Data listing

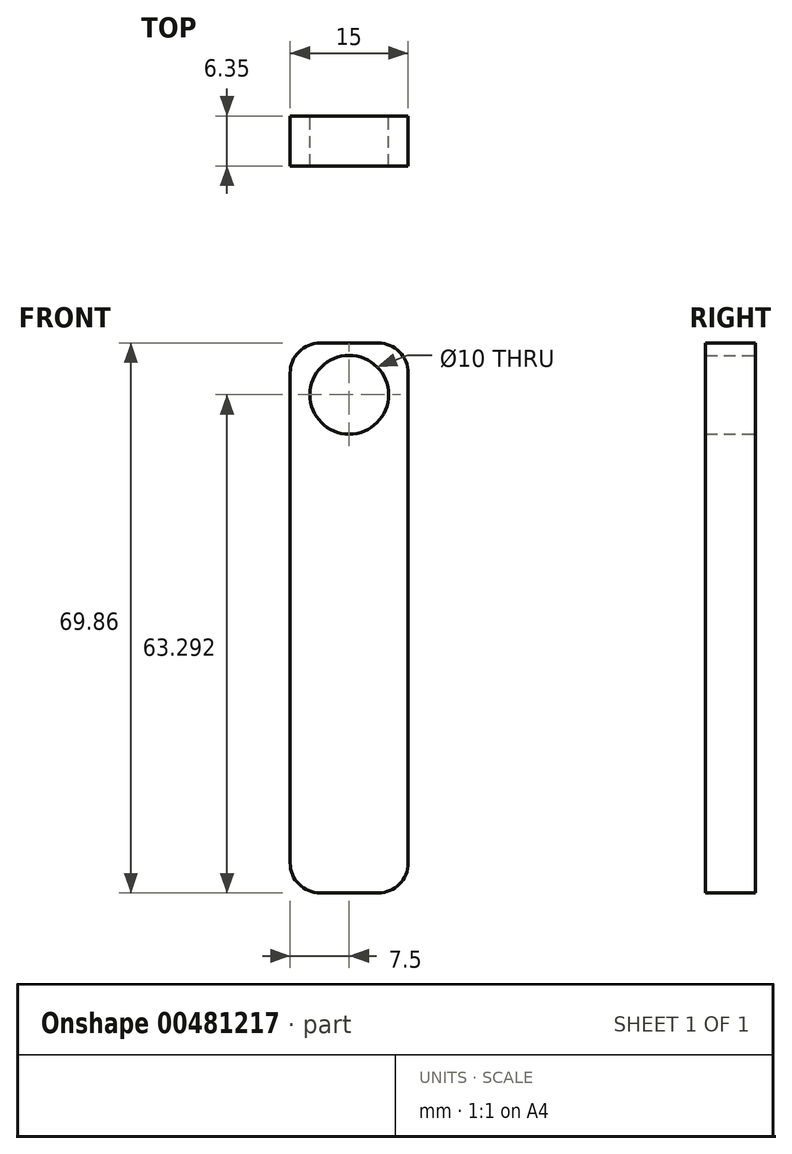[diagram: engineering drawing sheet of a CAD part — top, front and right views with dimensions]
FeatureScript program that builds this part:
annotation { "Feature Type Name" : "Feature", "Feature Type Description" : "" }
export const myFeature = defineFeature(function(context is Context, id is Id, definition is map)
    precondition{}
    {
        {
            var Q0;
            Q0=qCreatedBy(makeId("Front.planeOp"),FACE);
            var sketch = newSketch(context, id + "F0", { "sketchPlane" : qUnion([Q0])});
            skLineSegment(sketch, "E0.bottom", {"start": v(-3.69, 34.92) * mm, "end": v(3.7, 34.92) * mm});
            skLineSegment(sketch, "E0.top", {"start": v(-3.7, -34.93) * mm, "end": v(3.69, -34.93) * mm});
            skLineSegment(sketch, "E0.left", {"start": v(-7.5, 31.11) * mm, "end": v(-7.5, -31.12) * mm});
            skLineSegment(sketch, "E0.right", {"start": v(7.5, 31.11) * mm, "end": v(7.5, -31.12) * mm});
            skPoint(sketch, "E0.middle", {"position": v(0, 0) * mm});
            skCircle(sketch, "E1", {"center": v(0, 28.36) * mm, "radius": 5 * mm});
            skPoint(sketch, "E2.visualSharp", {"position": v(-7.5, 34.92) * mm});
            skArc(sketch, "E2.filletArc", {"start": v(-3.69, 34.92) * mm, "mid": v(-6.38, 33.8) * mm, "end": v(-7.5, 31.11) * mm});
            skPoint(sketch, "E3.visualSharp", {"position": v(7.5, 34.92) * mm});
            skArc(sketch, "E3.filletArc", {"start": v(7.5, 31.11) * mm, "mid": v(6.38, 33.8) * mm, "end": v(3.7, 34.92) * mm});
            skPoint(sketch, "E4.visualSharp", {"position": v(-7.5, -34.93) * mm});
            skArc(sketch, "E4.filletArc", {"start": v(-7.5, -31.12) * mm, "mid": v(-6.38, -33.8) * mm, "end": v(-3.7, -34.93) * mm});
            skPoint(sketch, "E5.visualSharp", {"position": v(7.5, -34.93) * mm});
            skArc(sketch, "E5.filletArc", {"start": v(3.69, -34.93) * mm, "mid": v(6.38, -33.8) * mm, "end": v(7.5, -31.12) * mm});
            skSolve(sketch);
        }
        {
            var Q0;
            Q0=makeQuery(id+"F0.imprint","IMPRINT",FACE,{"disambiguationData":[TD([[makeQuery(id+"F0.imprint","IMPRINT",EDGE,{"derivedFrom":sQuery(id+"F0.wireOp",EDGE,"E0.bottom")}),-1.0]])]});
            extrude(context, id + "F1", {"entities" : qUnion([Q0]), "depth" : 6.35 * mm});
        }
    });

Problem description | Could you rewrite the listing above so that every "E0.bottom" becomes "E0.base", keeping everything else the same and leaving out the pictures?

Correct result |
[diagram: engineering drawing sheet of a CAD part — top, front and right views with dimensions]
FeatureScript program that builds this part:
annotation { "Feature Type Name" : "Feature", "Feature Type Description" : "" }
export const myFeature = defineFeature(function(context is Context, id is Id, definition is map)
    precondition{}
    {
        {
            var Q0;
            Q0=qCreatedBy(makeId("Front.planeOp"),FACE);
            var sketch = newSketch(context, id + "F0", { "sketchPlane" : qUnion([Q0])});
            skLineSegment(sketch, "E0.base", {"start": v(-3.69, 34.92) * mm, "end": v(3.7, 34.92) * mm});
            skLineSegment(sketch, "E0.top", {"start": v(-3.7, -34.93) * mm, "end": v(3.69, -34.93) * mm});
            skLineSegment(sketch, "E0.left", {"start": v(-7.5, 31.11) * mm, "end": v(-7.5, -31.12) * mm});
            skLineSegment(sketch, "E0.right", {"start": v(7.5, 31.11) * mm, "end": v(7.5, -31.12) * mm});
            skPoint(sketch, "E0.middle", {"position": v(0, 0) * mm});
            skCircle(sketch, "E1", {"center": v(0, 28.36) * mm, "radius": 5 * mm});
            skPoint(sketch, "E2.visualSharp", {"position": v(-7.5, 34.92) * mm});
            skArc(sketch, "E2.filletArc", {"start": v(-3.69, 34.92) * mm, "mid": v(-6.38, 33.8) * mm, "end": v(-7.5, 31.11) * mm});
            skPoint(sketch, "E3.visualSharp", {"position": v(7.5, 34.92) * mm});
            skArc(sketch, "E3.filletArc", {"start": v(7.5, 31.11) * mm, "mid": v(6.38, 33.8) * mm, "end": v(3.7, 34.92) * mm});
            skPoint(sketch, "E4.visualSharp", {"position": v(-7.5, -34.93) * mm});
            skArc(sketch, "E4.filletArc", {"start": v(-7.5, -31.12) * mm, "mid": v(-6.38, -33.8) * mm, "end": v(-3.7, -34.93) * mm});
            skPoint(sketch, "E5.visualSharp", {"position": v(7.5, -34.93) * mm});
            skArc(sketch, "E5.filletArc", {"start": v(3.69, -34.93) * mm, "mid": v(6.38, -33.8) * mm, "end": v(7.5, -31.12) * mm});
            skSolve(sketch);
        }
        {
            var Q0;
            Q0=makeQuery(id+"F0.imprint","IMPRINT",FACE,{"disambiguationData":[TD([[makeQuery(id+"F0.imprint","IMPRINT",EDGE,{"derivedFrom":sQuery(id+"F0.wireOp",EDGE,"E0.base")}),-1.0]])]});
            extrude(context, id + "F1", {"entities" : qUnion([Q0]), "depth" : 6.35 * mm});
        }
    });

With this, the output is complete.